__PROVIDED ENTRIES__
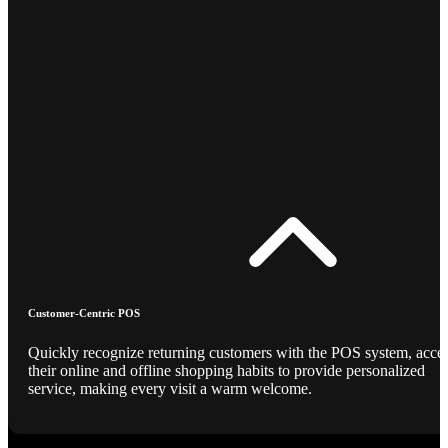
Customer-Centric POS
Quickly recognize returning customers with the POS system, acce
their online and offline shopping habits to provide personalized
service, making every visit a warm welcome.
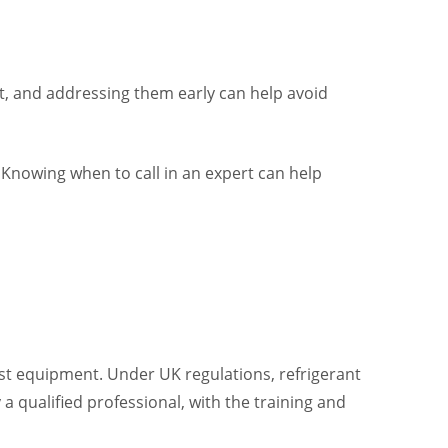
ult, and addressing them early can help avoid
 Knowing when to call in an expert can help
ist equipment. Under UK regulations, refrigerant
a qualified professional, with the training and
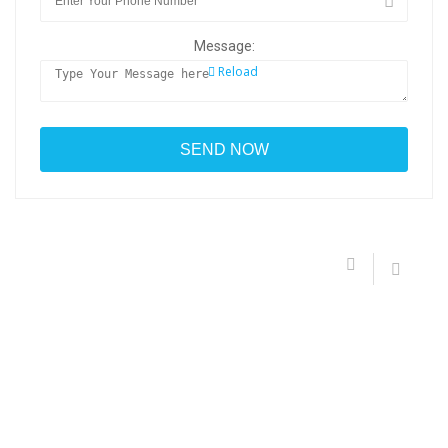
Message:
Reload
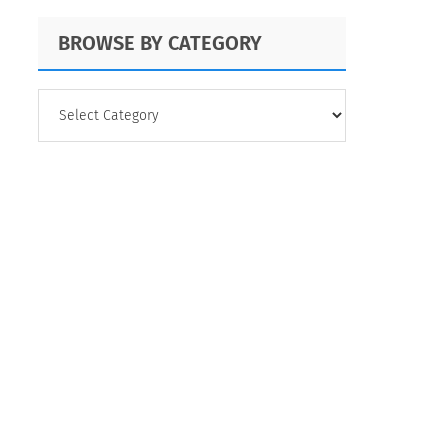
BROWSE BY CATEGORY
BROWSE
BY
CATEGORY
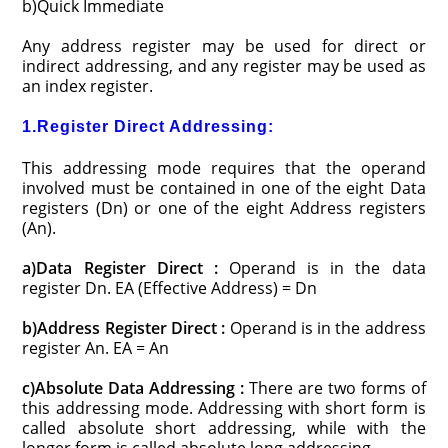
b)Quick Immediate
Any address register may be used for direct or
indirect addressing, and any register may be used as
an index register.
1.Register Direct Addressing:
This addressing mode requires that the operand
involved must be contained in one of the eight Data
registers (Dn) or one of the eight Address registers
(An).
a)Data Register Direct :
Operand is in the data
register Dn. EA (Effective Address) = Dn
b)Address Register Direct :
Operand is in the address
register An. EA = An
c)Absolute Data Addressing :
There are two forms of
this addressing mode. Addressing with short form is
called absolute short addressing, while with the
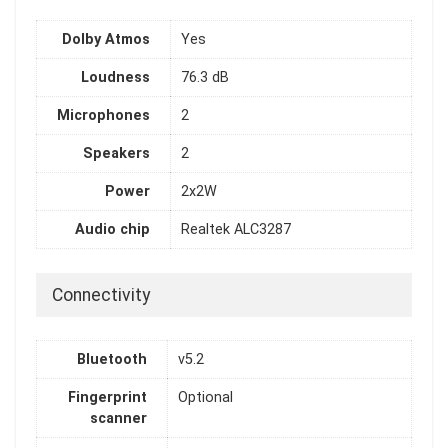
Dolby Atmos
Yes
Loudness
76.3 dB
Microphones
2
Speakers
2
Power
2x2W
Audio chip
Realtek ALC3287
Connectivity
Bluetooth
v5.2
Fingerprint
Optional
scanner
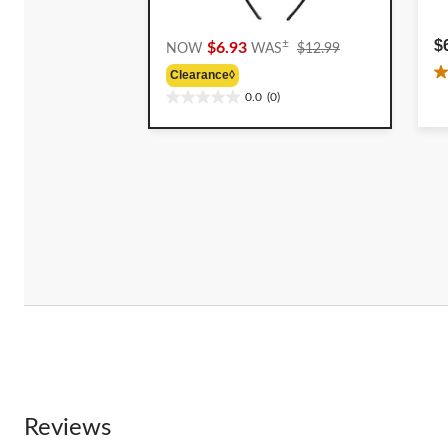
Price
$
±
$6.93
NOW
WAS
$12.99
Was
Clearance◊
2
$12.99
0.0
(0)
o
0.0
o
out
5
of
st
5
4
stars.
r
Reviews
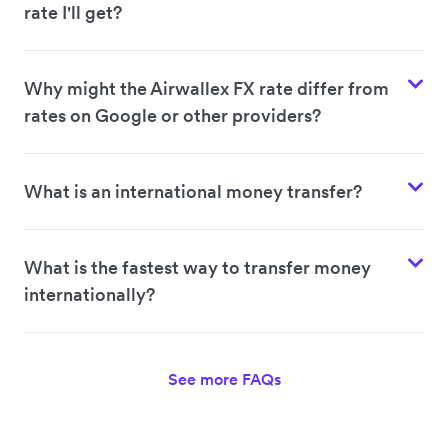
rate I'll get?
Why might the Airwallex FX rate differ from
rates on Google or other providers?
What is an international money transfer?
What is the fastest way to transfer money
internationally?
See more FAQs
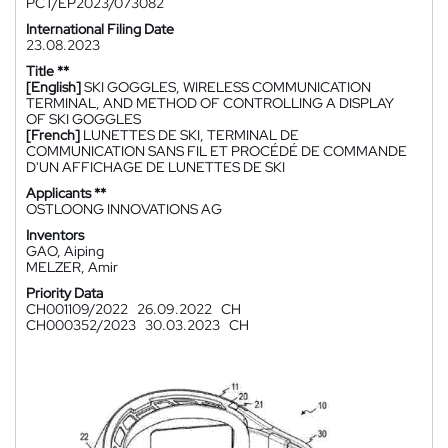
PCT/EP2023/073082
International Filing Date
23.08.2023
Title **
[English]
SKI GOGGLES, WIRELESS COMMUNICATION
TERMINAL, AND METHOD OF CONTROLLING A DISPLAY
OF SKI GOGGLES
[French]
LUNETTES DE SKI, TERMINAL DE
COMMUNICATION SANS FIL ET PROCÉDÉ DE COMMANDE
D'UN AFFICHAGE DE LUNETTES DE SKI
Applicants **
OSTLOONG INNOVATIONS AG
Inventors
GAO, Aiping
MELZER, Amir
Priority Data
CH001109/2022
26.09.2022
CH
CH000352/2023
30.03.2023
CH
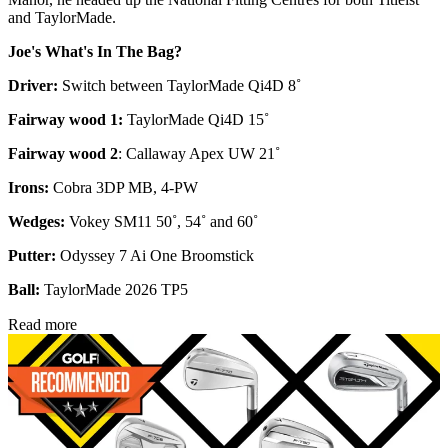
and TaylorMade.
Joe's What's In The Bag?
Driver:
Switch between TaylorMade Qi4D 8˚
Fairway wood 1:
TaylorMade Qi4D 15˚
Fairway wood 2
: Callaway Apex UW 21˚
Irons:
Cobra 3DP MB, 4-PW
Wedges:
Vokey SM11 50˚, 54˚ and 60˚
Putter:
Odyssey 7 Ai One Broomstick
Ball:
TaylorMade 2026 TP5
Read more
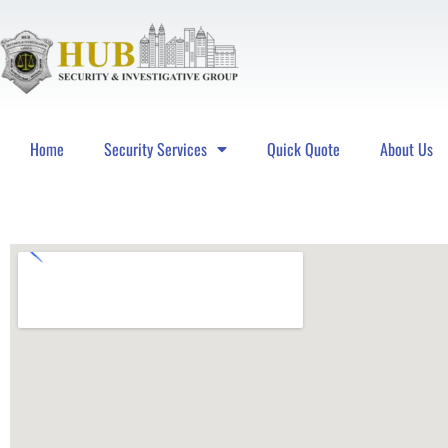
Home
Security Services
Quick Quote
About Us
Hub Security & Investigative Group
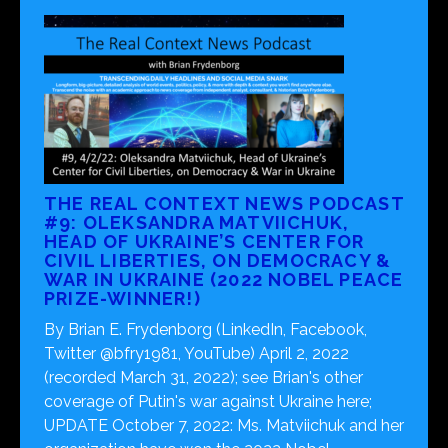
THE REAL CONTEXT NEWS PODCAST
#9: OLEKSANDRA MATVIICHUK,
HEAD OF UKRAINE’S CENTER FOR
CIVIL LIBERTIES, ON DEMOCRACY &
WAR IN UKRAINE (2022 NOBEL PEACE
PRIZE-WINNER!)
By Brian E. Frydenborg (LinkedIn, Facebook,
Twitter @bfry1981, YouTube) April 2, 2022
(recorded March 31, 2022); see Brian's other
coverage of Putin's war against Ukraine here;
UPDATE October 7, 2022: Ms. Matviichuk and her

__TASK OBJECTIVE__
Quote the data above in full, leaving out the pictures it holds.

__ANSWER__
Customer-Centric POS
Quickly recognize returning customers with the POS system, acce
their online and offline shopping habits to provide personalized
service, making every visit a warm welcome.
ult, and addressing them early can help avoid
 Knowing when to call in an expert can help
ist equipment. Under UK regulations, refrigerant
a qualified professional, with the training and
Message:
Reload
BROWSE BY CATEGORY
BROWSE
BY
CATEGORY
b)Quick Immediate
Any address register may be used for direct or
indirect addressing, and any register may be used as
an index register.
1.Register Direct Addressing:
This addressing mode requires that the operand
involved must be contained in one of the eight Data
registers (Dn) or one of the eight Address registers
(An).
a)Data Register Direct :
Operand is in the data
register Dn. EA (Effective Address) = Dn
b)Address Register Direct :
Operand is in the address
register An. EA = An
c)Absolute Data Addressing :
There are two forms of
this addressing mode. Addressing with short form is
called absolute short addressing, while with the
Dolby Atmos
Yes
Loudness
76.3 dB
Microphones
2
Speakers
2
Power
2x2W
Audio chip
Realtek ALC3287
Connectivity
Bluetooth
v5.2
Fingerprint
Optional
scanner
Price
$
±
$6.93
NOW
WAS
$12.99
Was
Clearance◊
2
$12.99
0.0
(0)
o
0.0
o
out
5
of
st
5
4
stars.
r
Reviews
rate I'll get?
Why might the Airwallex FX rate differ from
rates on Google or other providers?
What is an international money transfer?
What is the fastest way to transfer money
internationally?
See more FAQs
PCT/EP2023/073082
International Filing Date
23.08.2023
Title **
[English]
SKI GOGGLES, WIRELESS COMMUNICATION
TERMINAL, AND METHOD OF CONTROLLING A DISPLAY
OF SKI GOGGLES
[French]
LUNETTES DE SKI, TERMINAL DE
COMMUNICATION SANS FIL ET PROCÉDÉ DE COMMANDE
D'UN AFFICHAGE DE LUNETTES DE SKI
Applicants **
OSTLOONG INNOVATIONS AG
Inventors
GAO, Aiping
MELZER, Amir
Priority Data
CH001109/2022
26.09.2022
CH
CH000352/2023
30.03.2023
CH
and TaylorMade.
Joe's What's In The Bag?
Driver:
Switch between TaylorMade Qi4D 8˚
Fairway wood 1:
TaylorMade Qi4D 15˚
Fairway wood 2
: Callaway Apex UW 21˚
Irons:
Cobra 3DP MB, 4-PW
Wedges:
Vokey SM11 50˚, 54˚ and 60˚
Putter:
Odyssey 7 Ai One Broomstick
Ball:
TaylorMade 2026 TP5
Read more
Home
Security Services
Quick Quote
About Us
Hub Security & Investigative Group
THE REAL CONTEXT NEWS PODCAST
#9: OLEKSANDRA MATVIICHUK,
HEAD OF UKRAINE’S CENTER FOR
CIVIL LIBERTIES, ON DEMOCRACY &
WAR IN UKRAINE (2022 NOBEL PEACE
PRIZE-WINNER!)
By Brian E. Frydenborg (LinkedIn, Facebook,
Twitter @bfry1981, YouTube) April 2, 2022
(recorded March 31, 2022); see Brian's other
coverage of Putin's war against Ukraine here;
UPDATE October 7, 2022: Ms. Matviichuk and her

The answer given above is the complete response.